◆ Page-level text extractions:

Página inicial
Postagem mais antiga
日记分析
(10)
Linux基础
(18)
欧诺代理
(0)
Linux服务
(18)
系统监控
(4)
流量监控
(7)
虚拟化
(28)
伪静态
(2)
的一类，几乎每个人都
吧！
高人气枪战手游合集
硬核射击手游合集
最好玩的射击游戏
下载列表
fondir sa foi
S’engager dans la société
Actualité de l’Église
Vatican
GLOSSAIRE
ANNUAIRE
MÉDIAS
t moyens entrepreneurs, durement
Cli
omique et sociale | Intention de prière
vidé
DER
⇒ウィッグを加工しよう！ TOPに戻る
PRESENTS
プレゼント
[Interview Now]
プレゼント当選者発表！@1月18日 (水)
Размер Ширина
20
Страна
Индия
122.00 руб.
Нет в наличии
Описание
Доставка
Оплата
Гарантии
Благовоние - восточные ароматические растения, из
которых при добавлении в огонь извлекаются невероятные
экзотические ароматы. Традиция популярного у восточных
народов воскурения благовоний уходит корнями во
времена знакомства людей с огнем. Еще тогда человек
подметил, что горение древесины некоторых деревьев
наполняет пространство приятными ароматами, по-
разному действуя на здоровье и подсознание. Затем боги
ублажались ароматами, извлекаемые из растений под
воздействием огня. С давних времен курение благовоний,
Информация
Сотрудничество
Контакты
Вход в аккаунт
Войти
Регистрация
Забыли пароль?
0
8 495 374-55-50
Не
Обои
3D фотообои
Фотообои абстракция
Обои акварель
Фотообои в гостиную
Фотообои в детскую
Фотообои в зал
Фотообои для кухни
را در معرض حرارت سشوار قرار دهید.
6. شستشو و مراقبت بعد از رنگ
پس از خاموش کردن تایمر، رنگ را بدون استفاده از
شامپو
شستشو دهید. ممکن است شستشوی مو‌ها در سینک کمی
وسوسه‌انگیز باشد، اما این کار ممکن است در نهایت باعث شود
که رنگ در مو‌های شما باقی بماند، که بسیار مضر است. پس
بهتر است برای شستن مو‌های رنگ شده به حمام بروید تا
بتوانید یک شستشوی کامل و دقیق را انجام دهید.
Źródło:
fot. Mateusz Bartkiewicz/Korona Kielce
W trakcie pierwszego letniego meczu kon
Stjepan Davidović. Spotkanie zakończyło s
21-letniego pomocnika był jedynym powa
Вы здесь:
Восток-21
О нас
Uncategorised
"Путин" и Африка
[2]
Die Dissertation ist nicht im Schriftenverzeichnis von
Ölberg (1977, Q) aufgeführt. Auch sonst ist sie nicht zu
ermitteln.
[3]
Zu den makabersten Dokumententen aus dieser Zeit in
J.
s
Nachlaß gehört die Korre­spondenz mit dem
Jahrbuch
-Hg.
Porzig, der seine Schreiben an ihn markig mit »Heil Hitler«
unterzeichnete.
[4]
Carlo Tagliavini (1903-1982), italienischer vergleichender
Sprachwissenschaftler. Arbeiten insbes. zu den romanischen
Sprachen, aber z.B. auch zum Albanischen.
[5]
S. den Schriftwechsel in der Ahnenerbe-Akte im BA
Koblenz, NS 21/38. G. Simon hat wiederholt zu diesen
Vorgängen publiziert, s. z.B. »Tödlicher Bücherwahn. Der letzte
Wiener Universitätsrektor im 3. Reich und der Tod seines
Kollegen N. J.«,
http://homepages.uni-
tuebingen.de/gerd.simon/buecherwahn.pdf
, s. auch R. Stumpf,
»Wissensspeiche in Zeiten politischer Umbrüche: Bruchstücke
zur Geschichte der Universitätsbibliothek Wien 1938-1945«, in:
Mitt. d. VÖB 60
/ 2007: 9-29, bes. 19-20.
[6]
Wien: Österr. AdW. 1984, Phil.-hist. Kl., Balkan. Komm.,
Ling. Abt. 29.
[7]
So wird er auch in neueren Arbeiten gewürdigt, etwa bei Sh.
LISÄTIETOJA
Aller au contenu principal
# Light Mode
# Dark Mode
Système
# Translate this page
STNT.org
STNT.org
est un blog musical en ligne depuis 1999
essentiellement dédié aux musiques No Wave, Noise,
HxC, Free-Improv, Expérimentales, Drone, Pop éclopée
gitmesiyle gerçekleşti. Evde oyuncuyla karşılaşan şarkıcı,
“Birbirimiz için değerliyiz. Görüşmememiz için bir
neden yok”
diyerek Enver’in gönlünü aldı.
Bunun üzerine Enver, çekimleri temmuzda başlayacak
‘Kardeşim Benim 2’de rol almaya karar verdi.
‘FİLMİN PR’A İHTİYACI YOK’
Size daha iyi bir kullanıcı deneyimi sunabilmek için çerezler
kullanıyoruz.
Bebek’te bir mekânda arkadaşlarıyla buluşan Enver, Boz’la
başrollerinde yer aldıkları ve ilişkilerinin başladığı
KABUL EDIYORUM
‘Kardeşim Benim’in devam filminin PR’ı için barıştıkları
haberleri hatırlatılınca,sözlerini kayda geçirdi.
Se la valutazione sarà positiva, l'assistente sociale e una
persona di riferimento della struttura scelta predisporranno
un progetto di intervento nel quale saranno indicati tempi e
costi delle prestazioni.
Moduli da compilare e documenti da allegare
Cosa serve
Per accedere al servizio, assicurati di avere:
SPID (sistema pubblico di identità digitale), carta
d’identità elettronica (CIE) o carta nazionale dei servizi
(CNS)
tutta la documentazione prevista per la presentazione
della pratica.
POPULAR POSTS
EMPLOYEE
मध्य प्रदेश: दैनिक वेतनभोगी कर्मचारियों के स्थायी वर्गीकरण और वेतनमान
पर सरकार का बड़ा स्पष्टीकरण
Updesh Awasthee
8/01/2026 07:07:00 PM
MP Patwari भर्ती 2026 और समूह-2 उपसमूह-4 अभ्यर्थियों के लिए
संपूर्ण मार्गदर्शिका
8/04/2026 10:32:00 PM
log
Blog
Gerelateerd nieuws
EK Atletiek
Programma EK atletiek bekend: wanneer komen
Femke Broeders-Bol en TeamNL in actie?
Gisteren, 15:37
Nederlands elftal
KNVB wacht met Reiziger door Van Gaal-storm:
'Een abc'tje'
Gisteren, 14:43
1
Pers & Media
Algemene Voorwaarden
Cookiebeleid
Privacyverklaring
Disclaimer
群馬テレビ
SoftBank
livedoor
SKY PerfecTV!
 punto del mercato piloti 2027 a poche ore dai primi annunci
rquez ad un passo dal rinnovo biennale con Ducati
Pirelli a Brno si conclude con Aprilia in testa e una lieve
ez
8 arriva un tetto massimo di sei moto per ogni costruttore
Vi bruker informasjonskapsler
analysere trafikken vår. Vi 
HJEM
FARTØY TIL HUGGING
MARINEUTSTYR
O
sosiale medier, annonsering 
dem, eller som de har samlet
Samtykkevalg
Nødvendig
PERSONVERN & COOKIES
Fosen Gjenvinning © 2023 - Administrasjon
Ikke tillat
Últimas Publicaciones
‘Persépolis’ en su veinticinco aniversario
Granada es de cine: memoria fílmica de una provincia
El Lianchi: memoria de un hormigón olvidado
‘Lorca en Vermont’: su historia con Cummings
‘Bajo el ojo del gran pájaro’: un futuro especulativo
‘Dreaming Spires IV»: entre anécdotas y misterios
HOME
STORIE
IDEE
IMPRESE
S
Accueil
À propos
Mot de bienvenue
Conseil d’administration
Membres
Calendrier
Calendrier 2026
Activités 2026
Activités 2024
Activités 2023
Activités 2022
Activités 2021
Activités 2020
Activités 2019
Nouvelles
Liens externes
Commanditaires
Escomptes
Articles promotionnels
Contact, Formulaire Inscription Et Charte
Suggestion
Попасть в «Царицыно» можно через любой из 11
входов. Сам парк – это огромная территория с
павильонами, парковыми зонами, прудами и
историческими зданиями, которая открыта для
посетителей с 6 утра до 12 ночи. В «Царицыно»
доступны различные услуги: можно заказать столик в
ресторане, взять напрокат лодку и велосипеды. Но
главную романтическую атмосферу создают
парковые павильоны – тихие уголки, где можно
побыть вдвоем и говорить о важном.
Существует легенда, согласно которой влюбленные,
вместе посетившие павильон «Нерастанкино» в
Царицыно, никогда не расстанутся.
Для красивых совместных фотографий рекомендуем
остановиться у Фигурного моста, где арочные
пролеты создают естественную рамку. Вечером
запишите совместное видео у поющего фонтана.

◆ ASSIGNED TASK:
Output exactly the span of lines beginning at the first line of the records and ending at the line that holds "разному действуя на", inclusive, with no other text.

◆ SOLUTION TO THIS TASK:
Página inicial
Postagem mais antiga
日记分析
(10)
Linux基础
(18)
欧诺代理
(0)
Linux服务
(18)
系统监控
(4)
流量监控
(7)
虚拟化
(28)
伪静态
(2)
的一类，几乎每个人都
吧！
高人气枪战手游合集
硬核射击手游合集
最好玩的射击游戏
下载列表
fondir sa foi
S’engager dans la société
Actualité de l’Église
Vatican
GLOSSAIRE
ANNUAIRE
MÉDIAS
t moyens entrepreneurs, durement
Cli
omique et sociale | Intention de prière
vidé
DER
⇒ウィッグを加工しよう！ TOPに戻る
PRESENTS
プレゼント
[Interview Now]
プレゼント当選者発表！@1月18日 (水)
Размер Ширина
20
Страна
Индия
122.00 руб.
Нет в наличии
Описание
Доставка
Оплата
Гарантии
Благовоние - восточные ароматические растения, из
которых при добавлении в огонь извлекаются невероятные
экзотические ароматы. Традиция популярного у восточных
народов воскурения благовоний уходит корнями во
времена знакомства людей с огнем. Еще тогда человек
подметил, что горение древесины некоторых деревьев
наполняет пространство приятными ароматами, по-
разному действуя на здоровье и подсознание. Затем боги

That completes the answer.